Tutto ciò può in alcuni casi può essere utile durante la fase acuta, quando la ferita è molto recente ma, esattamente come nelle iniziazioni tribali, le prove sono lì per aiutarci a sviluppare le nostre potenzialità e spingerci verso un nuovo stadio della vita. Per poterci risvegliare, infatti, prima di tutto bisogna accorgersi che stiamo dormendo.
Così come occorre il fuoco per forgiare il metallo, spesso è solo dopo essere passati attraverso il fuoco della sofferenza ed averla percepita nella sua interezza che siamo pronti per aprire gli occhi e guardare dentro di noi. A volte è solo in quei momenti che riusciamo a dire basta. Finalmente percepiamo un senso di urgenza che ci porta ad uscire dall'immobilismo o dalle mille distrazioni e ci spinge a metterci in cammino.
Ecco cosa scrive lo studioso di antropologia Michael Meade: "Gli eventi iniziatori segnano per sempre la vita di un uomo o di una donna e spingono le persone ad entrare più in profondità nelle loro vite di quanto non avrebbero mai fatto... sono quelli che definiscono l'identità di un individuo o fanno sì che qualche potere si sprigioni,o gli strappano via ogni cosa fino a che non resti solo l'essenza del suo sé"
Victor Frankl, analizzando la sua lunga esperienza nei campi di concentramento, sostiene che osservando il comportamento dei suoi compagni si poteva facilmente riconoscere chi aveva buone percentuali di sopravvivere e chi no.

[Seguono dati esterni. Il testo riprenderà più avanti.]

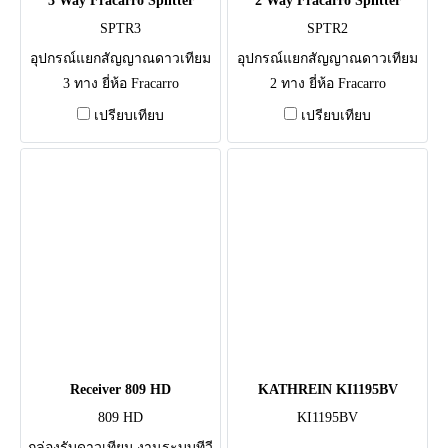
3 Way Fracarro Splitter
2 Way Fracarro Splitter
SPTR3
SPTR2
อุปกรณ์แยกสัญญาณดาวเทียม
อุปกรณ์แยกสัญญาณดาวเทียม
3 ทาง ยี่ห้อ Fracarro
2 ทาง ยี่ห้อ Fracarro
เปรียบเทียบ
เปรียบเทียบ
Receiver 809 HD
KATHREIN KI1195BV
809 HD
KI1195BV
กล่องรับดาวเทียม งานระบบทีวี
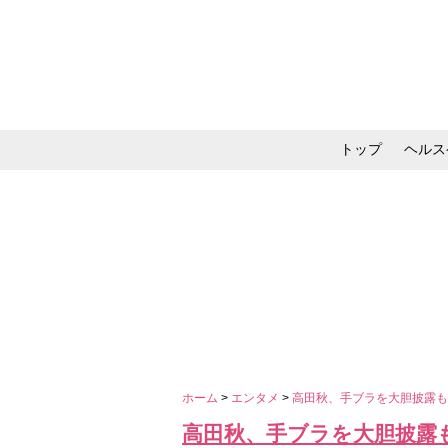
トップ
ヘルス
メイク・コスメ・スキ
ホーム
>
エンタメ
>
高田秋、手ブラを大胆披露
高田秋、手ブラを大胆披露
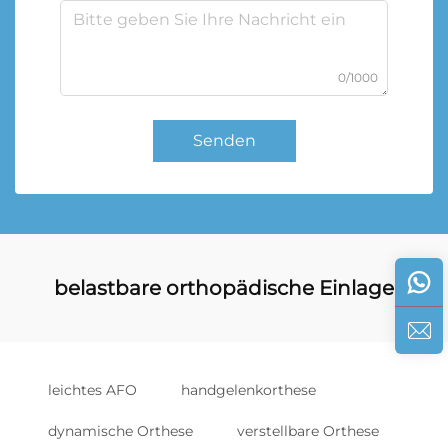
0/1000
Senden
belastbare orthopädische Einlage
leichtes AFO
handgelenkorthese
dynamische Orthese
verstellbare Orthese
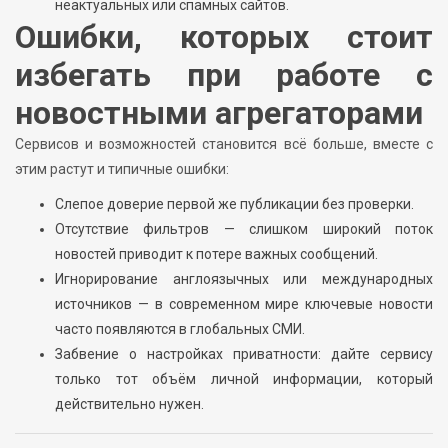
неактуальных или спамных сайтов.
Ошибки, которых стоит
избегать при работе с
новостными агрегаторами
Сервисов и возможностей становится всё больше, вместе с
этим растут и типичные ошибки:
Слепое доверие первой же публикации без проверки.
Отсутствие фильтров — слишком широкий поток
новостей приводит к потере важных сообщений.
Игнорирование англоязычных или международных
источников — в современном мире ключевые новости
часто появляются в глобальных СМИ.
Забвение о настройках приватности: дайте сервису
только тот объём личной информации, который
действительно нужен.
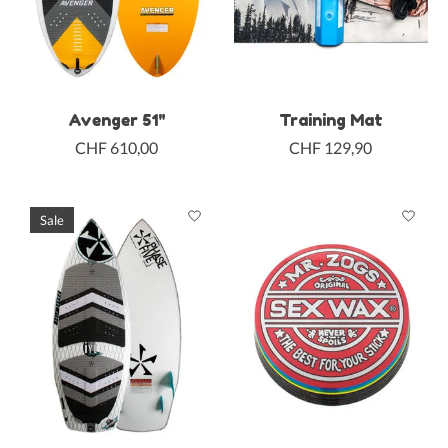
Avenger 51"
Training Mat
CHF 610,00
CHF 129,90
Sale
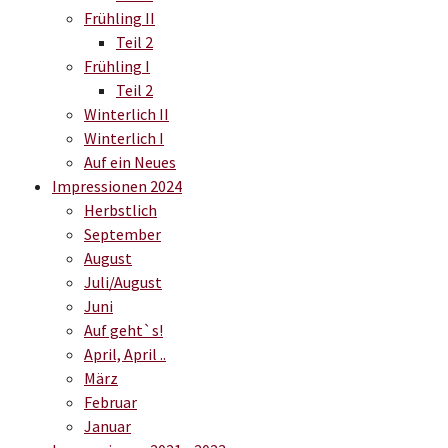
Frühling II
Teil 2
Frühling I
Teil 2
Winterlich II
Winterlich I
Auf ein Neues
Impressionen 2024
Herbstlich
September
August
Juli/August
Juni
Auf geht`s!
April, April ..
März
Februar
Januar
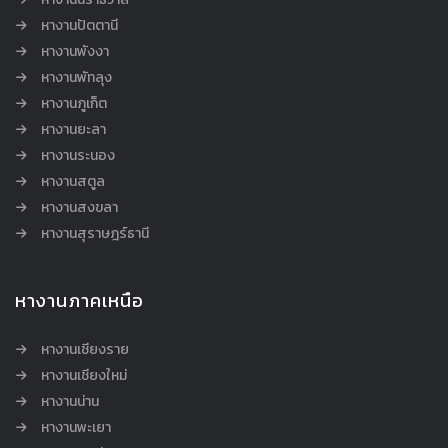
หางานปัตตานี
หางานพังงา
หางานพัทลุง
หางานภูเก็ต
หางานยะลา
หางานระนอง
หางานสตูล
หางานสงขลา
หางานสุราษฎร์ธานี
หางานภาคเหนือ
หางานเชียงราย
หางานเชียงใหม่
หางานน่าน
หางานพะเยา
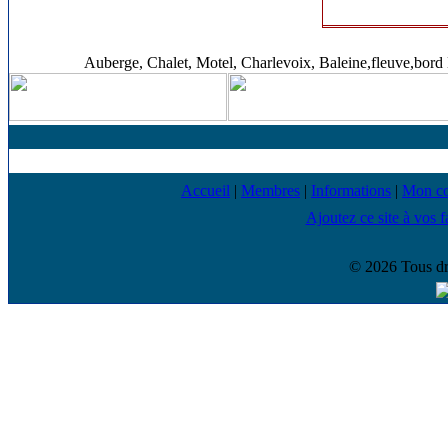
Auberge, Chalet, Motel, Charlevoix, Baleine,fleuve,bord 
Accueil
|
Membres
|
Informations
|
Mon c
Ajoutez ce site à vos f
© 2026 Tous dr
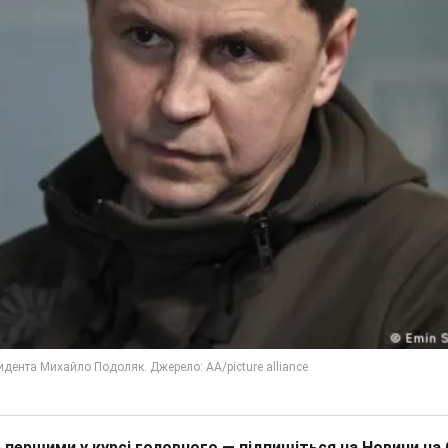
 першими у курсі головного — підпишіться на Новини на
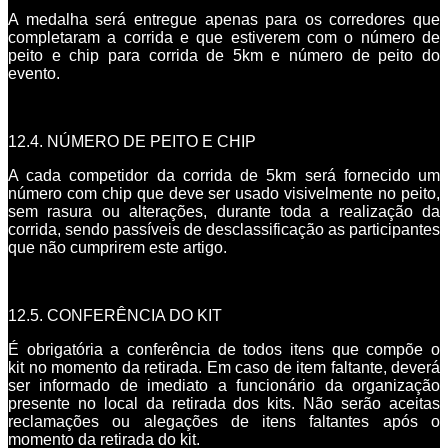
A medalha será entregue apenas para os corredores que
completaram a corrida e que estiverem com o número de
peito e chip para corrida de 5km e número de peito do
evento.
12.4. NÚMERO DE PEITO E CHIP
A cada competidor da corrida de 5km será fornecido um
número com chip que deve ser usado visivelmente no peito,
sem rasura ou alterações, durante toda a realização da
corrida, sendo passíveis de desclassificação as participantes
que não cumprirem este artigo.
12.5. CONFERÊNCIA DO KIT
É obrigatória a conferência de todos itens que compõe o
kit no momento da retirada. Em caso de item faltante, deverá
ser informado de imediato a funcionário da organização
presente no local da retirada dos kits. Não serão aceitas
reclamações ou alegações de itens faltantes após o
momento da retirada do kit.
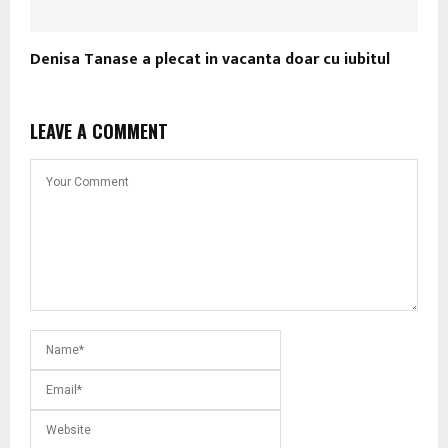
Denisa Tanase a plecat in vacanta doar cu iubitul
LEAVE A COMMENT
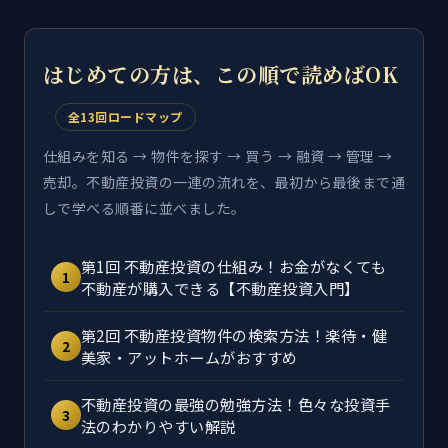
はじめての方は、この順で読めばOK
全13回ロードマップ
仕組みを知る → 物件を探す → 買う → 融資 → 管理 →
売却。不動産投資の一連の流れを、最初から最後まで通
しで学べる順番に並べました。
第1回 不動産投資の仕組み！お金がなくても
1
不動産が購入できる【不動産投資入門】
第2回 不動産投資物件の検索方法！楽待・健
2
美家・アットホームがおすすめ
不動産投資の最強の勉強方法！色々な投資手
3
法のわかりやすい解説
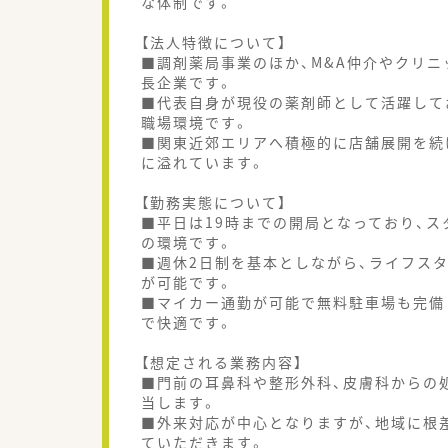
な体制です。
【法人特徴について】
■調剤薬局事業のほか、M&A仲介やクリ
長企業です。
■代表自身が現役の薬剤師として活躍して
職場環境です。
■関東近郊エリアへ積極的に店舗展開を続
に溢れています。
【勤務実態について】
■平日は19時までの開局となっており、
の環境です。
■週休2日制を基本としながら、ライフス
が可能です。
■マイカー通勤が可能で無料駐車場も完備
で快適です。
【想定される業務内容】
■門前の耳鼻科や整形外科、皮膚科からの
当します。
■外来対応が中心となりますが、地域に根
ていただきます。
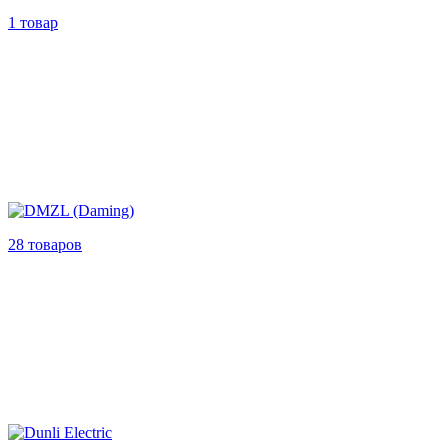
1 товар
28 товаров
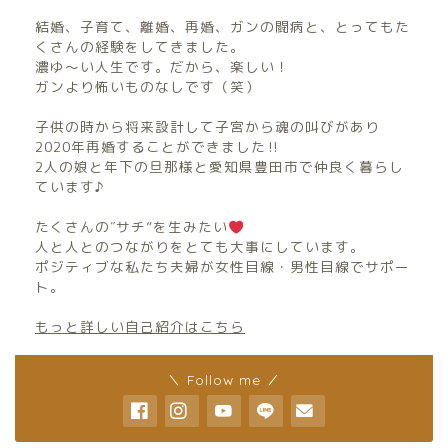
結婚、子育て、離婚、再婚、ガンの闘病と、とってもた
くさんの経験をしてきました。
濃ゆ〜い人生です。だから、楽しい！
ガンより怖いものなしです（笑）
子供の時から将来設計して子宮から魂の叫びがあり
2020年再婚することができました‼︎
2人の娘と年下の旦那様と愛知県豊田市で仲良く暮らし
ています♪
たくさんの″サチ”を生みたい
人と人とのつながりをとても大事にしています。
ポジティブな私たち夫婦が女性目線・男性目線でサポー
ト。
もっと詳しい自己紹介はこちら
＼ Follow me ／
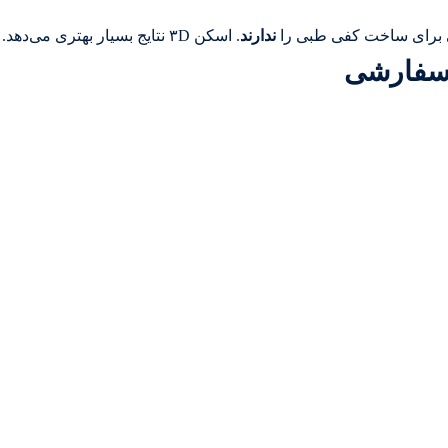
ی برای ساخت کفی طبی را
ندارند
. اسکن ۳D نتایج بسیار بهتری می‌دهد.
سفارشی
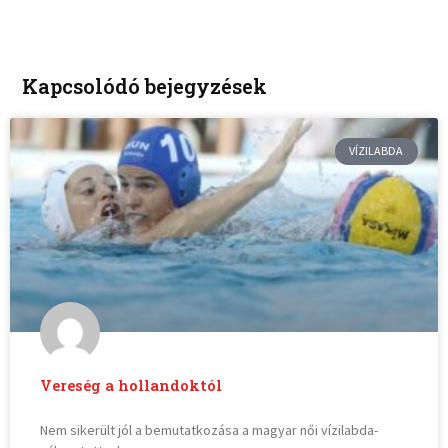
Kapcsolódó bejegyzések
VÍZILABDA
Vereség a hollandoktól
Nem sikerült jól a bemutatkozása a magyar női vízilabda-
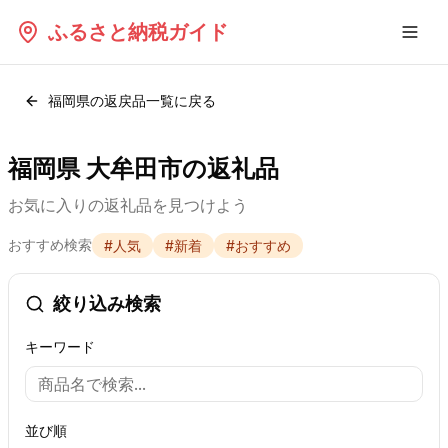
ふるさと納税ガイド
福岡県
の返戻品一覧に戻る
福岡県 大牟田市の返礼品
お気に入りの返礼品を見つけよう
おすすめ検索
#
人気
#
新着
#
おすすめ
絞り込み検索
キーワード
並び順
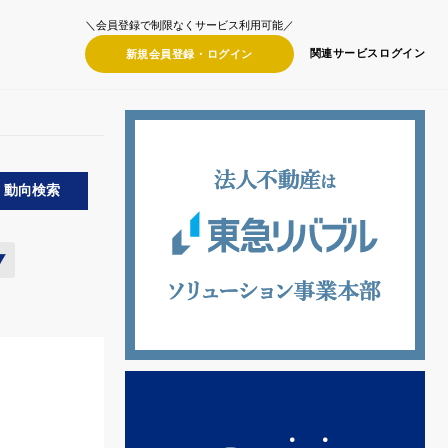
＼会員登録で制限なくサービス利用可能／
関連サービス
ログイン
新規会員登録・
ログイン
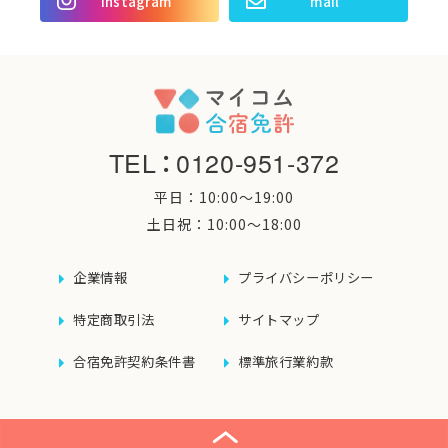
Instagram
mail
TEL
：
0120-951-372
平日：10:00〜19:00
土日祝：10:00〜18:00
企業情報
プライバシーポリシー
特定商取引法
サイトマップ
合宿免許契約条件書
標準旅行業約款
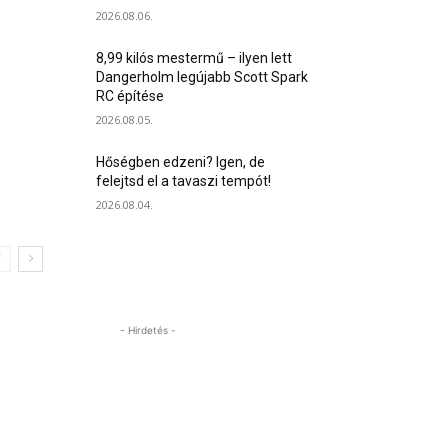
2026.08.06.
8,99 kilós mestermű – ilyen lett
Dangerholm legújabb Scott Spark
RC építése
2026.08.05.
Hőségben edzeni? Igen, de
felejtsd el a tavaszi tempót!
2026.08.04.
- Hirdetés -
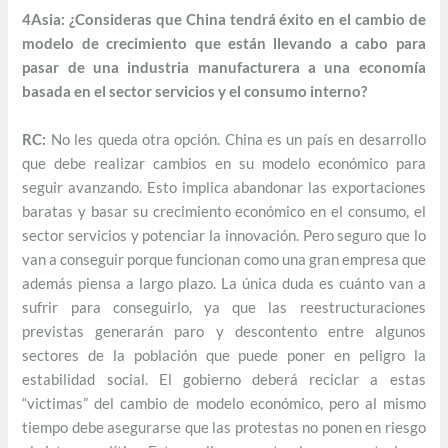
4Asia: ¿Consideras que China tendrá éxito en el cambio de
modelo de crecimiento que están llevando a cabo para
pasar de una industria manufacturera a una economía
basada en el sector servicios y el consumo interno?
RC:
No les queda otra opción. China es un país en desarrollo
que debe realizar cambios en su modelo económico para
seguir avanzando. Esto implica abandonar las exportaciones
baratas y basar su crecimiento económico en el consumo, el
sector servicios y potenciar la innovación. Pero seguro que lo
van a conseguir porque funcionan como una gran empresa que
además piensa a largo plazo. La única duda es cuánto van a
sufrir para conseguirlo, ya que las reestructuraciones
previstas generarán paro y descontento entre algunos
sectores de la población que puede poner en peligro la
estabilidad social. El gobierno deberá reciclar a estas
“victimas” del cambio de modelo económico, pero al mismo
tiempo debe asegurarse que las protestas no ponen en riesgo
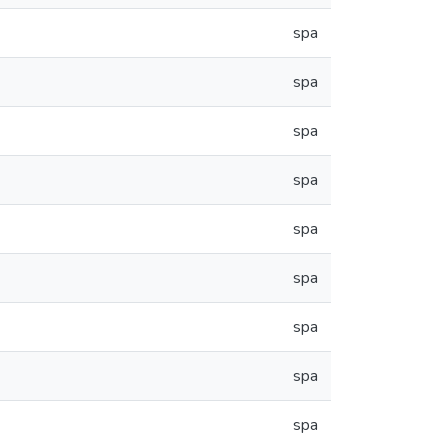
spa
spa
spa
spa
spa
spa
spa
spa
spa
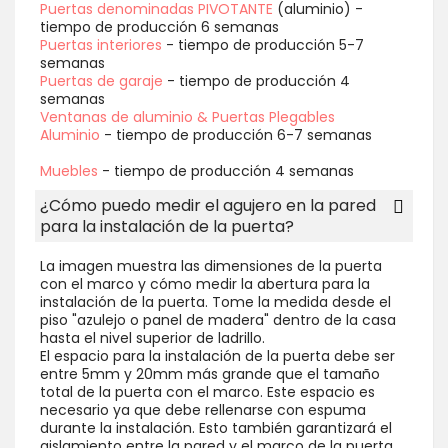
Puertas denominadas PIVOTANTE
(aluminio) -
tiempo de producción 6 semanas
Puertas interiores
- tiempo de producción 5-7
semanas
Puertas de garaje
- tiempo de producción 4
semanas
Ventanas de aluminio & Puertas Plegables
Aluminio
- tiempo de producción 6-7 semanas
Muebles
- tiempo de producción 4 semanas
¿Cómo puedo medir el agujero en la pared
para la instalación de la puerta?
La imagen muestra las dimensiones de la puerta
con el marco y cómo medir la abertura para la
instalación de la puerta. Tome la medida desde el
piso "azulejo o panel de madera" dentro de la casa
hasta el nivel superior de ladrillo.
El espacio para la instalación de la puerta debe ser
entre 5mm y 20mm más grande que el tamaño
total de la puerta con el marco. Este espacio es
necesario ya que debe rellenarse con espuma
durante la instalación. Esto también garantizará el
aislamiento entre la pared y el marco de la puerta.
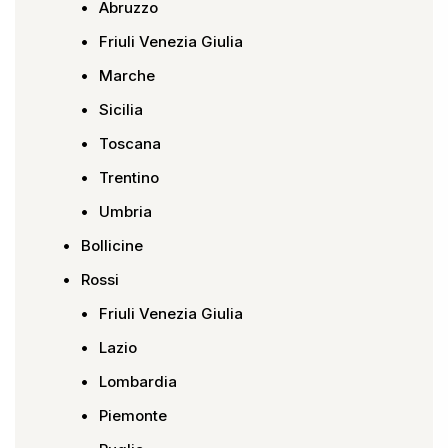
Abruzzo
Friuli Venezia Giulia
Marche
Sicilia
Toscana
Trentino
Umbria
Bollicine
Rossi
Friuli Venezia Giulia
Lazio
Lombardia
Piemonte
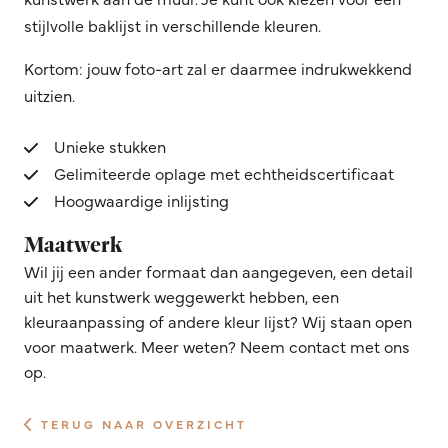
stijlvolle baklijst in verschillende kleuren.
Kortom: jouw foto-art zal er daarmee indrukwekkend
uitzien.
Unieke stukken
Gelimiteerde oplage met echtheidscertificaat
Hoogwaardige inlijsting
Maatwerk
Wil jij een ander formaat dan aangegeven, een detail
uit het kunstwerk weggewerkt hebben, een
kleuraanpassing of andere kleur lijst? Wij staan open
voor maatwerk. Meer weten? Neem contact met ons
op.
TERUG NAAR OVERZICHT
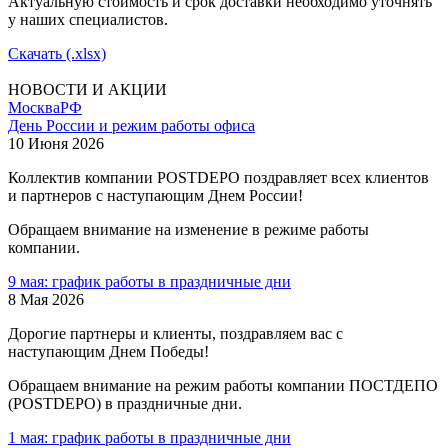
Актуальную стоимость и срок доставки необходимо уточнять
у наших специалистов.
Скачать (.xlsx)
НОВОСТИ И АКЦИИ
Москва
РФ
День России и режим работы офиса
10 Июня 2026
Коллектив компании POSTDEPO поздравляет всех клиентов
и партнеров с наступающим Днем России!
Обращаем внимание на изменение в режиме работы
компании.
9 мая: график работы в праздничные дни
8 Мая 2026
Дорогие партнеры и клиенты, поздравляем вас с
наступающим Днем Победы!
Обращаем внимание на режим работы компании ПОСТДЕПО
(POSTDEPO) в праздничные дни.
1 мая: график работы в праздничные дни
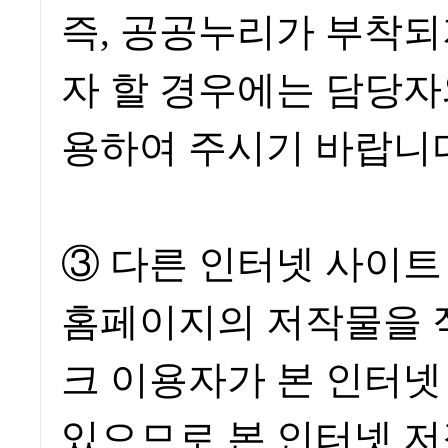
즉, 공공누리가 부착
자 할 경우에는 담당자
용하여 주시기 바랍니
③ 다른 인터넷 사이
홈페이지의 저작물을 
크 이용자가 본 인터넷
있으므로 본 인터넷 저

"Tali persone (quelle che non ce l'avrebbero fatta)" racconta Frankl nel suo libro autobiografico Alla ricerca di un significato della vita, "si sono scordate che spesso è solo una situazione esterna eccezionalmente difficile che dà all'essere umano la possibilità di crescere spiritualmente oltre a se stesso. Invece di prendere le difficoltà del campo di concentramento come un test per la propria forza interiore... hanno preferito chiudere gli occhi e vivere nel passato... e la loro vita ha perso ogni senso... In realtà c'era una opportunità e una sfida. E uno poteva trasformare quelle esperienze in una vittoria e far diventare la propria vita un trionfo interiore. Oppure poteva ignorare la sfida e semplicemente vegetare, come ha fatto la maggior parte dei prigionieri".
Frankl introduce inoltre una teoria interessante sul significato della sofferenza che si avvicina molto al concetto delle iniziazioni. Lo psichiatra viennese sostiene che quando non ne conosciamo il fine, lo scopo più alto, la sofferenza diventa interminabile. E ci sopraffà.
Nel momento invece in cui la accettiamo e siamo disponibili a vedere quali nuove possibilità ci offre, iniziamo ad addomesticarla e la rendiamo non solo molto più sopportabile, ma addirittura utile. Ed è proprio sapere che ha un fine che permette di accogliere la sofferenza, ci dà il coraggio per affrontarla e ci aiuta così a porvi fine.
Questo è anche il meccanismo alla base dell'allenamento nello sport, soprattutto quello agonistico. Se non fossero disposti a passare attraverso la fase della sofferenza, gli atleti non potrebbero raggiungere alcun risultato. Nessun muscolo può crescere ed essere fortificato senza fatica e senza sfide. Pensate alle ore trascorse ad allenarsi con qualsiasi condizione atmosferica al limite dello sfinimento fisico. Pensate solo, per citare uno dei tanti esempi, a Diana Bianchedi, la campionessa di fioretto femminile che ad Atlanta nel 1996 con il tendine rotto finì il match su un piede solo e si impose 15 a 7 sulla cinese Wang. Pensate che non provasse dolore ? Non è forse lo scopo che ci permette di dare una fine al nostro dolore, fisico o emotivo che sia ?
Una tale comprensione della sofferenza ci permette di uscire dall'idea infantile che qualunque esperienza dolorosa sia di per sé assolutamente negativa.
La maniera in cui rispondiamo alla sofferenza determina se questa diventa per noi un allenamento per rafforzare i nostri muscoli emotivi e mentali o una stampella per l'inerzia e la passività.
È interessante notare come in cinese per definire la parola crisi si usi lo stesso ideogramma della parola possibilità. In effetti la situazione di crisi ci permette di rompere i falsi equilibri e apre lo spazio per crearne di nuovi, più funzionali.
Se vogliamo che questo sia vero anche per noi, il primo passo è avere il coraggio di sentire il dolore, la frustrazione, l'insoddisfazione, di starvi di fronte senza paura e di considerare le cicatrici riportate come quelle di una prova iniziatica."